◆ **TO DO**: Translate this sentence from the temporal aggregation reference into Spanish: "The same module is also exposed via the user-facing facade: EarthLens(...).download(aggregate=...)."

◆ **DOCUMENT SECTION**:
`earthlens.aggregate` — temporal aggregation reference #

Overview #

earthlens.aggregate turns a CDS-shaped NetCDF (one with a time dimension) into per-window GeoTIFFs (daily mean, monthly sum, weekly mean, seasonal climatology, ...). It runs against pyramids + numpy + pandas; xarray is not a runtime dependency.

The feature is reachable two ways:

Standalone. from earthlens import aggregate_netcdf, AggregationConfig and call against any pyramids-readable NetCDF. No ECMWF instance needed.
Bundled with download. ECMWF.download(aggregate=...) — when the parameter is set, every per-variable NetCDF that the backend retrieves is fed through the aggregator immediately after _api() returns.

The same module is also exposed via the user-facing facade: EarthLens(...).download(aggregate=...).

Public API #

`AggregationConfig`#

A frozen pydantic model carrying the windowing frequency, reduction operator, and output location. Frozen + extra="forbid" so a typo in a field name (e.g. freqency=) fails loud at construction time rather than silently using the default.

Field	Type	Default	Purpose
`freq`	`str` (required)	—	Pandas offset alias defining the window.
`op`	`Literal["mean","sum","min","max","std","auto"]`	`"auto"`	Reduction within each window. `"auto"` reads `Variable.is_flux`.
`out_dir`	`Path \\| None`	`None`	Where per-window GeoTIFFs are written. `None` skips the write step.
`cell_size`	`float`	`0.125`	Pixel size in degrees (informational; the geotransform is read off the NetCDF).
`level`	`int \\| float \\| None`	`None`	Pin a pressure level for 4-D inputs.
`skipna`	`bool`	`True`	NaN-aware reduction (`np.nanmean` etc.).

◆ **DATASET CONTENT**:
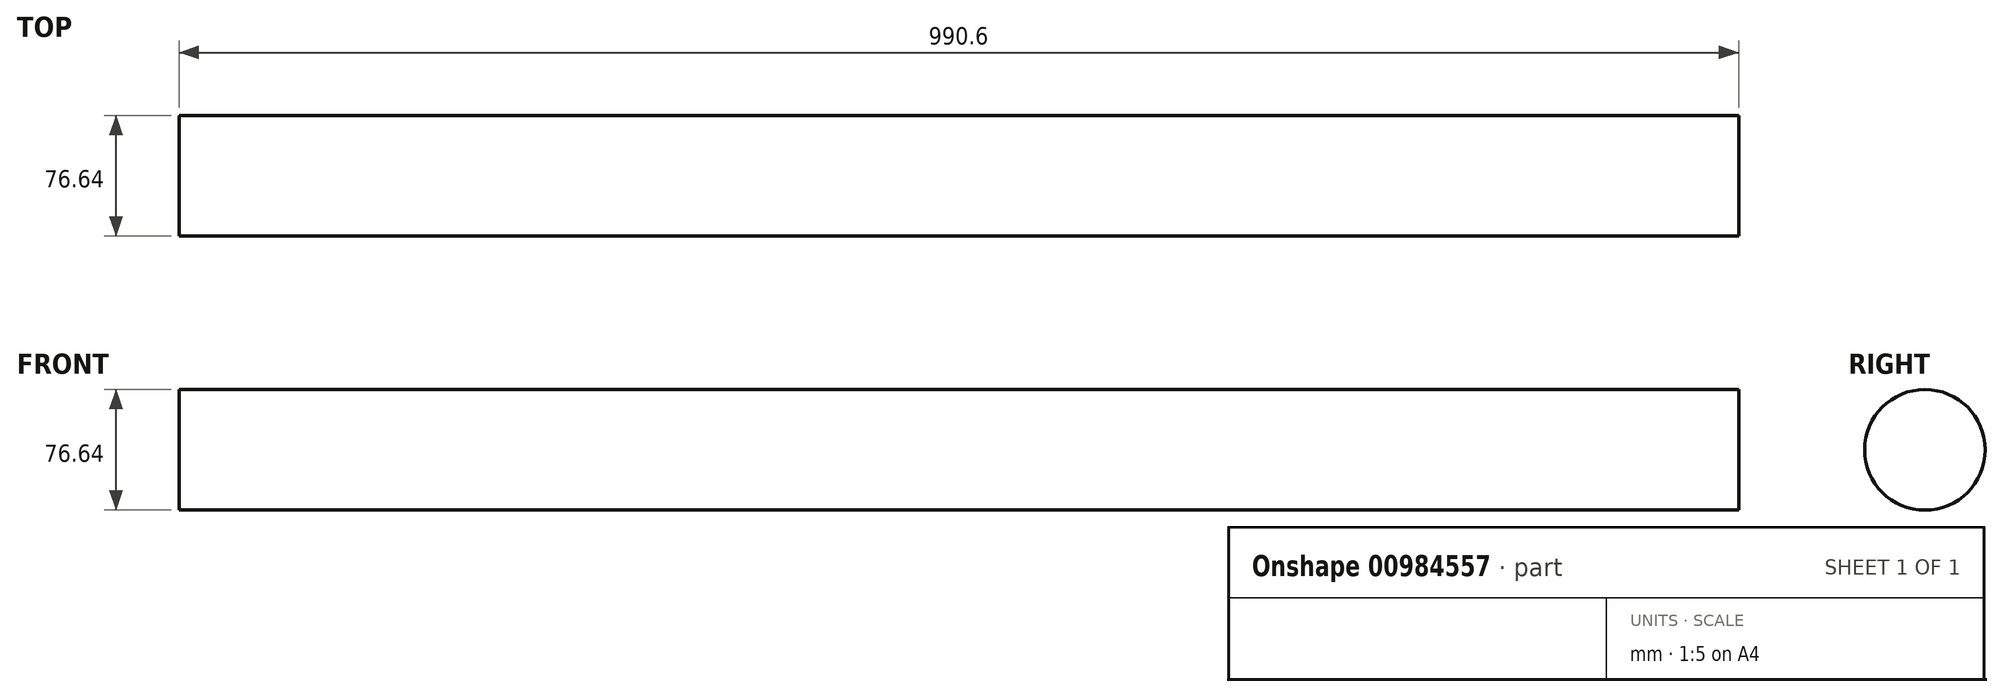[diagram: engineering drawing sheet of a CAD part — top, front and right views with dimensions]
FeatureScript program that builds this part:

==

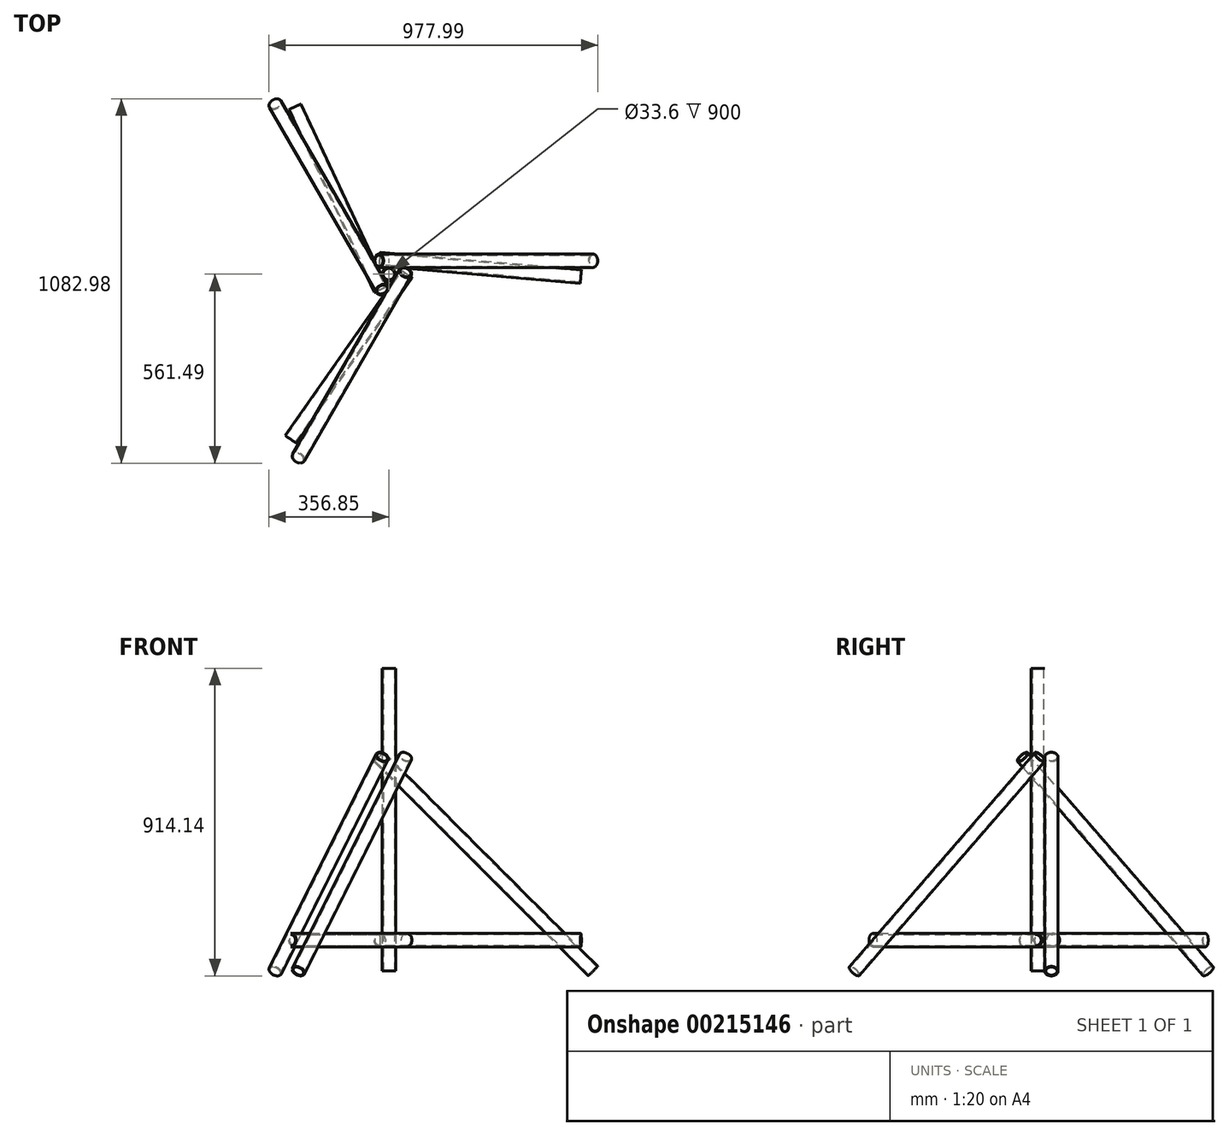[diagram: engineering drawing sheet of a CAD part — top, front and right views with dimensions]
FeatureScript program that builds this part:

◆ **COMPLETE RESPONSE**: El mismo módulo también se expone a través de la fachada orientada al usuario: EarthLens(...).download(aggregate=...).